»»
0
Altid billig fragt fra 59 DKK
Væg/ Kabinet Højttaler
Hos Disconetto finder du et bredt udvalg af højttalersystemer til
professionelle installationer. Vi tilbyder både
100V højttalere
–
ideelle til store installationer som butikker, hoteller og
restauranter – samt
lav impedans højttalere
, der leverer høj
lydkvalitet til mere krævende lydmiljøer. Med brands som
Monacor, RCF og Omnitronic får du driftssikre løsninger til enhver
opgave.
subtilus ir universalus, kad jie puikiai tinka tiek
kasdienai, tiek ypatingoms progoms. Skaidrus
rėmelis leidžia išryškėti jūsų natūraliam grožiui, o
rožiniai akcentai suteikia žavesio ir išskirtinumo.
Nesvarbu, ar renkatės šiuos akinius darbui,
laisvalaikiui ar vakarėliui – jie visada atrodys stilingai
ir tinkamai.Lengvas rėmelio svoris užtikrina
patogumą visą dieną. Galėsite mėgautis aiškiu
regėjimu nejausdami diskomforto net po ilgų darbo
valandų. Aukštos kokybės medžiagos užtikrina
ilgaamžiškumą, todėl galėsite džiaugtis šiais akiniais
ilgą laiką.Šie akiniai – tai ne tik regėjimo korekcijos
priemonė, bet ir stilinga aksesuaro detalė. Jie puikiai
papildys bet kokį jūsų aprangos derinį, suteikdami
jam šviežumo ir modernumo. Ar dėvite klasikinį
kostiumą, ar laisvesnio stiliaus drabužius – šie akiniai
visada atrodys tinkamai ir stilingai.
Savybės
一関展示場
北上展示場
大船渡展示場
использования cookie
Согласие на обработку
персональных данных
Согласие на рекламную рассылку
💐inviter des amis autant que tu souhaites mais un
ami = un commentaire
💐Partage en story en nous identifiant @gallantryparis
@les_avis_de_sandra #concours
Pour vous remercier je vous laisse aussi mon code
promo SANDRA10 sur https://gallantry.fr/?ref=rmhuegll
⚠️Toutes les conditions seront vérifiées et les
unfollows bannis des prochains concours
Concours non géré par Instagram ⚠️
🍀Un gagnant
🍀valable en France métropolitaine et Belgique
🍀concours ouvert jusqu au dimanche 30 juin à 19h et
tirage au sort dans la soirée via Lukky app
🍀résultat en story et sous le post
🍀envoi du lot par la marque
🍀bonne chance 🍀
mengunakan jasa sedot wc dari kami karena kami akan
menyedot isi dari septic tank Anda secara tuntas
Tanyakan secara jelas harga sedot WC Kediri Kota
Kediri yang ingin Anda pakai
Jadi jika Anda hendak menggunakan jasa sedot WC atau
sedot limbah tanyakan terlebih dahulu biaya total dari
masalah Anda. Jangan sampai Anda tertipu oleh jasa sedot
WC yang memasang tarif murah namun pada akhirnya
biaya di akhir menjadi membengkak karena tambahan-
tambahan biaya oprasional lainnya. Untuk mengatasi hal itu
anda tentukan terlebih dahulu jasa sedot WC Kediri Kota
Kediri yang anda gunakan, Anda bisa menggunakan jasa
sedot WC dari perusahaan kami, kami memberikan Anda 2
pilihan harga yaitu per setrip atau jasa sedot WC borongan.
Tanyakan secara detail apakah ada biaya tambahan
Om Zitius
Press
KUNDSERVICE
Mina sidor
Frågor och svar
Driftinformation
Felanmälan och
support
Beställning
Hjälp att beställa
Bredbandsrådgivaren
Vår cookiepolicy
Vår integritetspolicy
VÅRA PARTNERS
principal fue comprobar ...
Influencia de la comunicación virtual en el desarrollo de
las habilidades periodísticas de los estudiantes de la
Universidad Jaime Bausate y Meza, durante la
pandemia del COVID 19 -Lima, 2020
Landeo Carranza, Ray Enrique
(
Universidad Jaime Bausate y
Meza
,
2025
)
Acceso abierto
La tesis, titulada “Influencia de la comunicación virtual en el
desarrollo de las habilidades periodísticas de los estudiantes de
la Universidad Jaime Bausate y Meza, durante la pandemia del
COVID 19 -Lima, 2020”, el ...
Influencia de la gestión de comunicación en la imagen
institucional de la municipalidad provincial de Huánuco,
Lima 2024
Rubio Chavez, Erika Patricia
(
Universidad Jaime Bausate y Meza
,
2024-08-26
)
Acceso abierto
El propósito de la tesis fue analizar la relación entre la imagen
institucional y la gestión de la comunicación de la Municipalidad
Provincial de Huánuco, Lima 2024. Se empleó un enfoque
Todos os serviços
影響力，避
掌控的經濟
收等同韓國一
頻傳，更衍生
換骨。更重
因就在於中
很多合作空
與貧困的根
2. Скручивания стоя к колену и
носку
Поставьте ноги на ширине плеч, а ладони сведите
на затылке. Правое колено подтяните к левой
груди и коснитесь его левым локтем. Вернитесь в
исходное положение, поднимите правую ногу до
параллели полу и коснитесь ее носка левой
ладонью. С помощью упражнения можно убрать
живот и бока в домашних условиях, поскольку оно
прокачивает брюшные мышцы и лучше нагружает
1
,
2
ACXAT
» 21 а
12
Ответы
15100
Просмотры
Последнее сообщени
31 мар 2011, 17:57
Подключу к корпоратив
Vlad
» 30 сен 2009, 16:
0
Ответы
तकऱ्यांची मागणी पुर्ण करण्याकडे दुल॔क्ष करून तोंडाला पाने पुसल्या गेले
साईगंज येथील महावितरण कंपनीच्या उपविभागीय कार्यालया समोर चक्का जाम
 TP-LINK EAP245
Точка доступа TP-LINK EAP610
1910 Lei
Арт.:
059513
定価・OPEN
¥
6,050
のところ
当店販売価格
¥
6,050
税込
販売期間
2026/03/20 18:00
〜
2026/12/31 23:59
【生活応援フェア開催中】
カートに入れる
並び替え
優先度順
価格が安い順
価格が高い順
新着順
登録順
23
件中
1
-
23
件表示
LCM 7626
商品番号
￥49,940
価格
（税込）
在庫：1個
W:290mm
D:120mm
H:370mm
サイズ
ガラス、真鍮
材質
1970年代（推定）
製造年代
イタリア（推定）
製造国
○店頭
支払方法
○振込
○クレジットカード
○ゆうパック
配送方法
««
Copy out every one of the entries above word for word, line by line.

0
Altid billig fragt fra 59 DKK
Væg/ Kabinet Højttaler
Hos Disconetto finder du et bredt udvalg af højttalersystemer til
professionelle installationer. Vi tilbyder både
100V højttalere
–
ideelle til store installationer som butikker, hoteller og
restauranter – samt
lav impedans højttalere
, der leverer høj
lydkvalitet til mere krævende lydmiljøer. Med brands som
Monacor, RCF og Omnitronic får du driftssikre løsninger til enhver
opgave.
subtilus ir universalus, kad jie puikiai tinka tiek
kasdienai, tiek ypatingoms progoms. Skaidrus
rėmelis leidžia išryškėti jūsų natūraliam grožiui, o
rožiniai akcentai suteikia žavesio ir išskirtinumo.
Nesvarbu, ar renkatės šiuos akinius darbui,
laisvalaikiui ar vakarėliui – jie visada atrodys stilingai
ir tinkamai.Lengvas rėmelio svoris užtikrina
patogumą visą dieną. Galėsite mėgautis aiškiu
regėjimu nejausdami diskomforto net po ilgų darbo
valandų. Aukštos kokybės medžiagos užtikrina
ilgaamžiškumą, todėl galėsite džiaugtis šiais akiniais
ilgą laiką.Šie akiniai – tai ne tik regėjimo korekcijos
priemonė, bet ir stilinga aksesuaro detalė. Jie puikiai
papildys bet kokį jūsų aprangos derinį, suteikdami
jam šviežumo ir modernumo. Ar dėvite klasikinį
kostiumą, ar laisvesnio stiliaus drabužius – šie akiniai
visada atrodys tinkamai ir stilingai.
Savybės
一関展示場
北上展示場
大船渡展示場
использования cookie
Согласие на обработку
персональных данных
Согласие на рекламную рассылку
💐inviter des amis autant que tu souhaites mais un
ami = un commentaire
💐Partage en story en nous identifiant @gallantryparis
@les_avis_de_sandra #concours
Pour vous remercier je vous laisse aussi mon code
promo SANDRA10 sur https://gallantry.fr/?ref=rmhuegll
⚠️Toutes les conditions seront vérifiées et les
unfollows bannis des prochains concours
Concours non géré par Instagram ⚠️
🍀Un gagnant
🍀valable en France métropolitaine et Belgique
🍀concours ouvert jusqu au dimanche 30 juin à 19h et
tirage au sort dans la soirée via Lukky app
🍀résultat en story et sous le post
🍀envoi du lot par la marque
🍀bonne chance 🍀
mengunakan jasa sedot wc dari kami karena kami akan
menyedot isi dari septic tank Anda secara tuntas
Tanyakan secara jelas harga sedot WC Kediri Kota
Kediri yang ingin Anda pakai
Jadi jika Anda hendak menggunakan jasa sedot WC atau
sedot limbah tanyakan terlebih dahulu biaya total dari
masalah Anda. Jangan sampai Anda tertipu oleh jasa sedot
WC yang memasang tarif murah namun pada akhirnya
biaya di akhir menjadi membengkak karena tambahan-
tambahan biaya oprasional lainnya. Untuk mengatasi hal itu
anda tentukan terlebih dahulu jasa sedot WC Kediri Kota
Kediri yang anda gunakan, Anda bisa menggunakan jasa
sedot WC dari perusahaan kami, kami memberikan Anda 2
pilihan harga yaitu per setrip atau jasa sedot WC borongan.
Tanyakan secara detail apakah ada biaya tambahan
Om Zitius
Press
KUNDSERVICE
Mina sidor
Frågor och svar
Driftinformation
Felanmälan och
support
Beställning
Hjälp att beställa
Bredbandsrådgivaren
Vår cookiepolicy
Vår integritetspolicy
VÅRA PARTNERS
principal fue comprobar ...
Influencia de la comunicación virtual en el desarrollo de
las habilidades periodísticas de los estudiantes de la
Universidad Jaime Bausate y Meza, durante la
pandemia del COVID 19 -Lima, 2020
Landeo Carranza, Ray Enrique
(
Universidad Jaime Bausate y
Meza
,
2025
)
Acceso abierto
La tesis, titulada “Influencia de la comunicación virtual en el
desarrollo de las habilidades periodísticas de los estudiantes de
la Universidad Jaime Bausate y Meza, durante la pandemia del
COVID 19 -Lima, 2020”, el ...
Influencia de la gestión de comunicación en la imagen
institucional de la municipalidad provincial de Huánuco,
Lima 2024
Rubio Chavez, Erika Patricia
(
Universidad Jaime Bausate y Meza
,
2024-08-26
)
Acceso abierto
El propósito de la tesis fue analizar la relación entre la imagen
institucional y la gestión de la comunicación de la Municipalidad
Provincial de Huánuco, Lima 2024. Se empleó un enfoque
Todos os serviços
影響力，避
掌控的經濟
收等同韓國一
頻傳，更衍生
換骨。更重
因就在於中
很多合作空
與貧困的根
2. Скручивания стоя к колену и
носку
Поставьте ноги на ширине плеч, а ладони сведите
на затылке. Правое колено подтяните к левой
груди и коснитесь его левым локтем. Вернитесь в
исходное положение, поднимите правую ногу до
параллели полу и коснитесь ее носка левой
ладонью. С помощью упражнения можно убрать
живот и бока в домашних условиях, поскольку оно
прокачивает брюшные мышцы и лучше нагружает
1
,
2
ACXAT
» 21 а
12
Ответы
15100
Просмотры
Последнее сообщени
31 мар 2011, 17:57
Подключу к корпоратив
Vlad
» 30 сен 2009, 16:
0
Ответы
तकऱ्यांची मागणी पुर्ण करण्याकडे दुल॔क्ष करून तोंडाला पाने पुसल्या गेले
साईगंज येथील महावितरण कंपनीच्या उपविभागीय कार्यालया समोर चक्का जाम
 TP-LINK EAP245
Точка доступа TP-LINK EAP610
1910 Lei
Арт.:
059513
定価・OPEN
¥
6,050
のところ
当店販売価格
¥
6,050
税込
販売期間
2026/03/20 18:00
〜
2026/12/31 23:59
【生活応援フェア開催中】
カートに入れる
並び替え
優先度順
価格が安い順
価格が高い順
新着順
登録順
23
件中
1
-
23
件表示
LCM 7626
商品番号
￥49,940
価格
（税込）
在庫：1個
W:290mm
D:120mm
H:370mm
サイズ
ガラス、真鍮
材質
1970年代（推定）
製造年代
イタリア（推定）
製造国
○店頭
支払方法
○振込
○クレジットカード
○ゆうパック
配送方法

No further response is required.